Required tasks —
1. Write out the portion of the decision tree walkthrough that begins at the words "The most important" and stops after "test error rate?".
2. Supply the next part of the decision tree walkthrough, picking up right after its final line.

━━ Document text

The terminal node is represented by asterisk

We select node 11 “PriceDiff”" for explanation

The node splits for PriceDiff>0.31. There are 43 observation in the leaf with the residual deviance of 58.47. The overall prediction is CH with 58% of observations taking CH value and rest 42% taking MM

(d)

Create a plot of the tree, and interpret the results.

Solution (d)

plot(oj.tree)
text(oj.tree,pretty=0)

The most important indicator of Purchase appears to be “LoyalCH”

The top 3 nodes contain “LoyalCH”

(e)

Predict the response on the test data, and produce a confusion matrix comparing the test labels to the predicted test labels. What is the test error rate?

Solution (e)

oj.predict.test<-predict(oj.tree,newdata = oj.test,type = "class")
table(oj.test$Purchase,oj.predict.test,dnn = c("Actual","Predicted"))

##       Predicted
## Actual  CH  MM
##     CH 142  37
##     MM  21  70

oj.testerror<-(21+37)/nrow(oj.test)
round(oj.testerror,3)

## [1] 0.215

The Test Error Rate for Full Grown Tree is 21.5 %

(f)

━━━━
━━ Exercise data

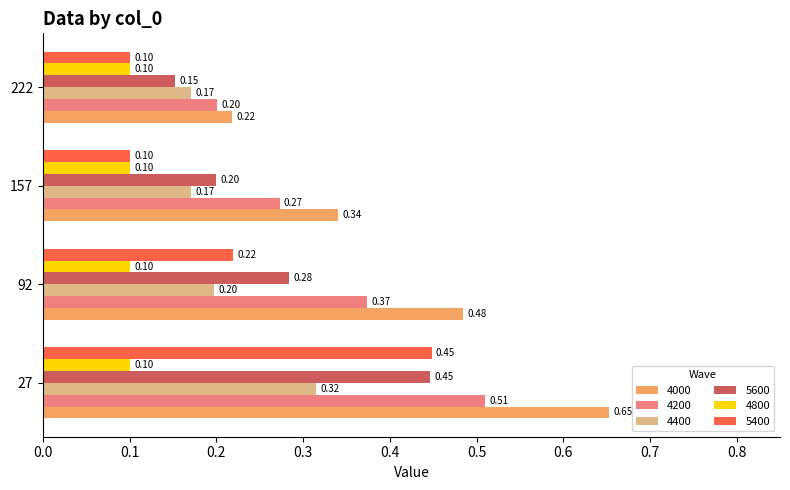

What is the minimum value shown in the chart?

0.1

━━━━

Task-by-task results —
1.
The most important indicator of Purchase appears to be “LoyalCH”

The top 3 nodes contain “LoyalCH”

(e)

Predict the response on the test data, and produce a confusion matrix comparing the test labels to the predicted test labels. What is the test error rate?

2.
Apply the cv.tree() function to the training set in order to determine the optimal tree size.

Solution (f)

oj.cv.train<-cv.tree(oj.tree,FUN = prune.misclass)
oj.cv.train

## $size
## [1] 7 5 4 2 1
## 
## $dev
## [1] 147 146 146 163 326
## 
## $k
## [1]  -Inf   3.5   5.0  12.5 173.0
## 
## $method
## [1] "misclass"
## 
## attr(,"class")
## [1] "prune"         "tree.sequence"

(g)

Produce a plot with tree size on the x-axis and cross-validated classification error rate on the y-axis.

Solution (g)

plot(oj.cv.train$size,oj.cv.train$dev,xlab="Size of the Tree",ylab="CV Deviance",type = "b")
points(4,min(oj.cv.train$dev),col="red")

(h)

Which tree size corresponds to the lowest cross-validated classification error rate?

Solution (h)

We see the deviance is minimum on cross validated data for tree size=4

(i)

Produce a pruned tree corresponding to the optimal tree size obtained using cross-validation. If cross-validation does not lead to selection of a pruned tree, then create a pruned tree with five terminal nodes.

Solution (i)

oj.prune<-prune.misclass(oj.tree,best=4)
plot(oj.prune)
text(oj.prune,pretty=0)

(j)

Compare the training error rates between the pruned and unpruned trees. Which is higher?

Solution (j)

prune.summary<-summary(oj.prune)
prune.summary

## 
## Classification tree:
## snip.tree(tree = oj.tree, nodes = c(2L, 13L))
## Variables actually used in tree construction:
## [1] "LoyalCH"   "PriceDiff"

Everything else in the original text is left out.